**What to work on**:
Below are the lines to check; count those holding the string "round" and give only the number.

**Stored items**:
☆ ☆ ☆ ☆ ☆ ☆ ☆
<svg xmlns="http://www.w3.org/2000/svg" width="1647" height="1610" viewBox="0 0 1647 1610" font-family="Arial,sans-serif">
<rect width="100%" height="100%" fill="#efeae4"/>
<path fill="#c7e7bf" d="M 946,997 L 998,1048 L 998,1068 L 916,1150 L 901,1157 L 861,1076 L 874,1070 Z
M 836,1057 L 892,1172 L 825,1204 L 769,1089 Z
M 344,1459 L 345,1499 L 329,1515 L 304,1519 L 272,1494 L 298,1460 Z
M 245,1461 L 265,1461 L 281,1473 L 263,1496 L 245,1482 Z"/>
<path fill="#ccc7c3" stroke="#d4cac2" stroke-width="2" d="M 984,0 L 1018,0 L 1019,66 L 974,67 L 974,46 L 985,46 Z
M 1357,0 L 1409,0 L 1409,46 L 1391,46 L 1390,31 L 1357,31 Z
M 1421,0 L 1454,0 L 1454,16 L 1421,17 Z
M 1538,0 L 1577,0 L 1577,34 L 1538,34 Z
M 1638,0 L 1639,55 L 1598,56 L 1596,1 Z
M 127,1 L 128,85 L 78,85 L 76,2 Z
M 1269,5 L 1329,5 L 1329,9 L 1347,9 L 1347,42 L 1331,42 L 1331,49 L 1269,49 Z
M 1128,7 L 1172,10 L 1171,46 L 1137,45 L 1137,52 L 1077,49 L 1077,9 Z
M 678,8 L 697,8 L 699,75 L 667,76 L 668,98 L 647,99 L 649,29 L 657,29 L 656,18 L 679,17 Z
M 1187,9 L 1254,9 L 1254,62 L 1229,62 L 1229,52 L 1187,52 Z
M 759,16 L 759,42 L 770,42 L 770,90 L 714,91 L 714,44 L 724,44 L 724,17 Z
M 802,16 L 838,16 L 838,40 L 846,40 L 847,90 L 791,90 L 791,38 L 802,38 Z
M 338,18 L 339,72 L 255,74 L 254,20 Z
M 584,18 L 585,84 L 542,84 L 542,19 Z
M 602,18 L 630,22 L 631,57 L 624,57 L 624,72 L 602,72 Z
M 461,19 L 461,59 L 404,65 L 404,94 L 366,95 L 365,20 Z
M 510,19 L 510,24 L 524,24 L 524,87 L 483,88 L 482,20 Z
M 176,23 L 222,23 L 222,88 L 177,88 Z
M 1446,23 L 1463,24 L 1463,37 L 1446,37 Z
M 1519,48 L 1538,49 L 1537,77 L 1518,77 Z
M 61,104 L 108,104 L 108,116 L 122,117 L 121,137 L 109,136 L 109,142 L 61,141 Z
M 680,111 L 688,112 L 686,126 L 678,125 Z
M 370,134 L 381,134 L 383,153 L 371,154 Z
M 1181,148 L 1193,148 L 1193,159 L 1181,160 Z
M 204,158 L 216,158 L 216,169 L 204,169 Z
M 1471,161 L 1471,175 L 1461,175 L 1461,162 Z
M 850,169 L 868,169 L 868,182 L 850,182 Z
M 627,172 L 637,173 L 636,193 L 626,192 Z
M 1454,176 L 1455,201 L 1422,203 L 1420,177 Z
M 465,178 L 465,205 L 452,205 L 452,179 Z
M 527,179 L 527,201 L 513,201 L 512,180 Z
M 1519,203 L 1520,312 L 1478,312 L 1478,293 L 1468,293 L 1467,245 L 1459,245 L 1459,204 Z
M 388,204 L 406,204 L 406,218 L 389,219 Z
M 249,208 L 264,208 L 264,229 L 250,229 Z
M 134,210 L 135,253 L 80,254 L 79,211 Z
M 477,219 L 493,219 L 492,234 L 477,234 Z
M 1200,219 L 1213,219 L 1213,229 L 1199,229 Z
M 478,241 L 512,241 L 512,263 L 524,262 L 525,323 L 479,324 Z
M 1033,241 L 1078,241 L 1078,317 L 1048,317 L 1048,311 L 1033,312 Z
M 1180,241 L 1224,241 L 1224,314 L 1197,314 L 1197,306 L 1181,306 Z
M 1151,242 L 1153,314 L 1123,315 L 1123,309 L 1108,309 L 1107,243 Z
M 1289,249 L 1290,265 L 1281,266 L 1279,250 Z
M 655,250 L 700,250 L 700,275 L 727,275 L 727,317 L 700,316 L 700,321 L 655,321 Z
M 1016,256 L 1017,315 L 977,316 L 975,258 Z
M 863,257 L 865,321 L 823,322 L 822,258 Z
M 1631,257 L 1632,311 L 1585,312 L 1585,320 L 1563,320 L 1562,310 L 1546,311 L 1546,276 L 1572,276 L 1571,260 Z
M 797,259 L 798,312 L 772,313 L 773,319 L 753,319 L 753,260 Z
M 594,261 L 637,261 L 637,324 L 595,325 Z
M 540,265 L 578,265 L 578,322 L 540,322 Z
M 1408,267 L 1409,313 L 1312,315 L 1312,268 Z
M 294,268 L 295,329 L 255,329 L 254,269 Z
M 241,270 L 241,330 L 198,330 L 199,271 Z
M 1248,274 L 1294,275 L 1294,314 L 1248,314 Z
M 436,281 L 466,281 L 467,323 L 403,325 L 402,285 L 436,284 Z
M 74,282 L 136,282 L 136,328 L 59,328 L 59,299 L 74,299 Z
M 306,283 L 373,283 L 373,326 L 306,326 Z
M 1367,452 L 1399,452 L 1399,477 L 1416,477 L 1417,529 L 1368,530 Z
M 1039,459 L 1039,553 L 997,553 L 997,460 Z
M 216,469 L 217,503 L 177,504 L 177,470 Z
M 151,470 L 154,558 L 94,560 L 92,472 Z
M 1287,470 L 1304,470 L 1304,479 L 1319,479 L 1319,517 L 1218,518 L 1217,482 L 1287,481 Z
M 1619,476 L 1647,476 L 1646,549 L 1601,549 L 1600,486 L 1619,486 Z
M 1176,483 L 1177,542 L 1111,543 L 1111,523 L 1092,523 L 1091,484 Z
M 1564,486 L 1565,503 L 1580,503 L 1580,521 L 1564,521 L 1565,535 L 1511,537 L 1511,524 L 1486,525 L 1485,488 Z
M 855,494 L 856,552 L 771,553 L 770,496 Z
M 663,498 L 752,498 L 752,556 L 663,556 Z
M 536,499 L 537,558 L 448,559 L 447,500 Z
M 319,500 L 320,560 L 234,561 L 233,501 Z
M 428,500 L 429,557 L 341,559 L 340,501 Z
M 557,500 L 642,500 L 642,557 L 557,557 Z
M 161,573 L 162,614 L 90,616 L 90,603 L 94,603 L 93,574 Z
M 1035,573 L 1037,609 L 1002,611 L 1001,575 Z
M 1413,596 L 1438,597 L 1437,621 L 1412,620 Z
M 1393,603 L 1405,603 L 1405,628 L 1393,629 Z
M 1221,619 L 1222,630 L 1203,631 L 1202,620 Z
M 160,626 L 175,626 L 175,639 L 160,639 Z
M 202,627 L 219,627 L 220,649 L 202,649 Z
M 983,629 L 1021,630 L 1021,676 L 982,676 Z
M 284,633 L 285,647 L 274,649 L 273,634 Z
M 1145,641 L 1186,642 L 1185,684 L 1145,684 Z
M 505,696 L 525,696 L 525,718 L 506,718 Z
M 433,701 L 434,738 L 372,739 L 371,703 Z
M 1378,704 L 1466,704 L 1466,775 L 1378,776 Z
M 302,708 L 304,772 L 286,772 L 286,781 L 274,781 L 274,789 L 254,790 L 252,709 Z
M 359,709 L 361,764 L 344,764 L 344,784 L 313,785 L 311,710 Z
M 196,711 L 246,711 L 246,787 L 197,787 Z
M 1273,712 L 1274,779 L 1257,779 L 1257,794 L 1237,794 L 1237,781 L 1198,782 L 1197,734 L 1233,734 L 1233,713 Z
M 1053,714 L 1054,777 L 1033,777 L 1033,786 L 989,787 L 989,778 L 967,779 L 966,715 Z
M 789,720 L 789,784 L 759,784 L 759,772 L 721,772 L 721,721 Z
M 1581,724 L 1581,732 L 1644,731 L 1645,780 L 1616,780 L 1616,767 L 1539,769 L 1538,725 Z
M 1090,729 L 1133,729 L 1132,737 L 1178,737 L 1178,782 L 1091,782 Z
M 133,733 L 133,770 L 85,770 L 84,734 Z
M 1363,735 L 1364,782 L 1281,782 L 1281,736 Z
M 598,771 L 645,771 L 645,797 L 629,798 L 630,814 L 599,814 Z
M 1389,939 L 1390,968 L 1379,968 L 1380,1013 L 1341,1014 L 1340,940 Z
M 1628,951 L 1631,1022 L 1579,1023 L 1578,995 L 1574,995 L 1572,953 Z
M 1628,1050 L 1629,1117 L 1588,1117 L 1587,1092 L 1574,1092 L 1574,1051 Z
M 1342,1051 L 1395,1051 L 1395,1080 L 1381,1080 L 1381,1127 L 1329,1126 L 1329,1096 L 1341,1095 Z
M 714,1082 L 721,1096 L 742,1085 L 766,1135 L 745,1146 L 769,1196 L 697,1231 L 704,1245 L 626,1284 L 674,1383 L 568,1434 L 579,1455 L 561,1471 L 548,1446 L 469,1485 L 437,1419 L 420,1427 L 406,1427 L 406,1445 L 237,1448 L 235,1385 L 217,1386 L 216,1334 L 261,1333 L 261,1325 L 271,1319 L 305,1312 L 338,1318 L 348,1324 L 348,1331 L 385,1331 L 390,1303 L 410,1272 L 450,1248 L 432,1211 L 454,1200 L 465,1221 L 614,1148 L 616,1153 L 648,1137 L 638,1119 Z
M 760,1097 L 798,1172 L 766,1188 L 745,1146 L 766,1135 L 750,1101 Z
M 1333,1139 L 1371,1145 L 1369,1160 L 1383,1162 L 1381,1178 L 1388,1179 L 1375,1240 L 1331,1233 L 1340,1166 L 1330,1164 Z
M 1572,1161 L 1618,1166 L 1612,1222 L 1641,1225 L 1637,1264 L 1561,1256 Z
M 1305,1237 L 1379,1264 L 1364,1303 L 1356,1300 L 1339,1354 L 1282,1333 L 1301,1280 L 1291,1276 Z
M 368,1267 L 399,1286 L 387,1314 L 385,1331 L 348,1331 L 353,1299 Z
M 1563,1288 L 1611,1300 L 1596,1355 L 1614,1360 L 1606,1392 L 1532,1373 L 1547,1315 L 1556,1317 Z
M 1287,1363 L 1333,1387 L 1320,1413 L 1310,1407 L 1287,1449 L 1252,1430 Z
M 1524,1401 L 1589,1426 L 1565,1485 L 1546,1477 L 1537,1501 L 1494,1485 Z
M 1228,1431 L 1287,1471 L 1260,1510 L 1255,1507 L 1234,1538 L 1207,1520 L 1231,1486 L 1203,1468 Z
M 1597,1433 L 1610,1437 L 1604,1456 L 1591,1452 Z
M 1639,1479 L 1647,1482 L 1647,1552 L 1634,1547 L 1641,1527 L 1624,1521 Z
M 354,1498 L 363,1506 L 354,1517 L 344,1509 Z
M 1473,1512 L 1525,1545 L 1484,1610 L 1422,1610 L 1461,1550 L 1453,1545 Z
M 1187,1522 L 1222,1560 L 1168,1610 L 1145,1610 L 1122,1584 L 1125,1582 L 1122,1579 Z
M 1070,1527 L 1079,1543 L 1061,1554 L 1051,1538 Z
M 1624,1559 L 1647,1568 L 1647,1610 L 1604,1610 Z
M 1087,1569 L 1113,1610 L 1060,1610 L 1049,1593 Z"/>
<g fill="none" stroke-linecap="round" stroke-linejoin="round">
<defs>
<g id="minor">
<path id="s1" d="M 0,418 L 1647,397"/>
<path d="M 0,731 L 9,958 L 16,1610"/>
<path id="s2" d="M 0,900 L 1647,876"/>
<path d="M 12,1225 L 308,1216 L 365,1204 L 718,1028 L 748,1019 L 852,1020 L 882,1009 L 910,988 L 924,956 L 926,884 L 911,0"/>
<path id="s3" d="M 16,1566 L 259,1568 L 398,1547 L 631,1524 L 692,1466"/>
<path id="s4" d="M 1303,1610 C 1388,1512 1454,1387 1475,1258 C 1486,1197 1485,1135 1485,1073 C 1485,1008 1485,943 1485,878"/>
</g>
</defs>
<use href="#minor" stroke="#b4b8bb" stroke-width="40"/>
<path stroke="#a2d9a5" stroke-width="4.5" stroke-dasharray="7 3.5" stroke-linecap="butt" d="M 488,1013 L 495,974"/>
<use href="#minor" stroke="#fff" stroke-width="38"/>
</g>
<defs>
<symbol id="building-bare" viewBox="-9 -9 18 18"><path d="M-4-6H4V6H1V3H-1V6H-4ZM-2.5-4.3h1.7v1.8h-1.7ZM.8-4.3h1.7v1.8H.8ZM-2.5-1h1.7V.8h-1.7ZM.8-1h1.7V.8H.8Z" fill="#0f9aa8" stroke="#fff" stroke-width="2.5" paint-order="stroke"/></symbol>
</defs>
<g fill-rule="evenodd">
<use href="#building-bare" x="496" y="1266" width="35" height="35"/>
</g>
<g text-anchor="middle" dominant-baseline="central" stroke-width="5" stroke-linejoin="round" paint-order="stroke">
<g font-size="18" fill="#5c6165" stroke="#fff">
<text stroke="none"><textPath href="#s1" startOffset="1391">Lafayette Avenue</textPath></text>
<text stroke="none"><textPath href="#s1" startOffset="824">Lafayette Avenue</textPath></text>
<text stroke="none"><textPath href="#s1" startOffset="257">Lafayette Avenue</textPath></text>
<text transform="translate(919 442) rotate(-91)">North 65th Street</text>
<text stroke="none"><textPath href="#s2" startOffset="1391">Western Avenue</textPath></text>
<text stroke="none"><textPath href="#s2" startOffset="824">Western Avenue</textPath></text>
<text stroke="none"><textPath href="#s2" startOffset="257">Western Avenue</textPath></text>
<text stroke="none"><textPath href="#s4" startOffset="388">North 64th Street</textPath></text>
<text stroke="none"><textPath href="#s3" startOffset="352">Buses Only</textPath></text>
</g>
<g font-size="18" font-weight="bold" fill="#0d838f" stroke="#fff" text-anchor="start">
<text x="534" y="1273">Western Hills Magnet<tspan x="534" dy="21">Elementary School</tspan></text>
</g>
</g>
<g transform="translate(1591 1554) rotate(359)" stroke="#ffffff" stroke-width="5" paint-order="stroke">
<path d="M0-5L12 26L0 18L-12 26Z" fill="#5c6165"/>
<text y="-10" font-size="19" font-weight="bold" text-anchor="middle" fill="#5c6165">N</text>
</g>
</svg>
☆ ☆ ☆ ☆ ☆ ☆ ☆
**Solution to the problem**:
2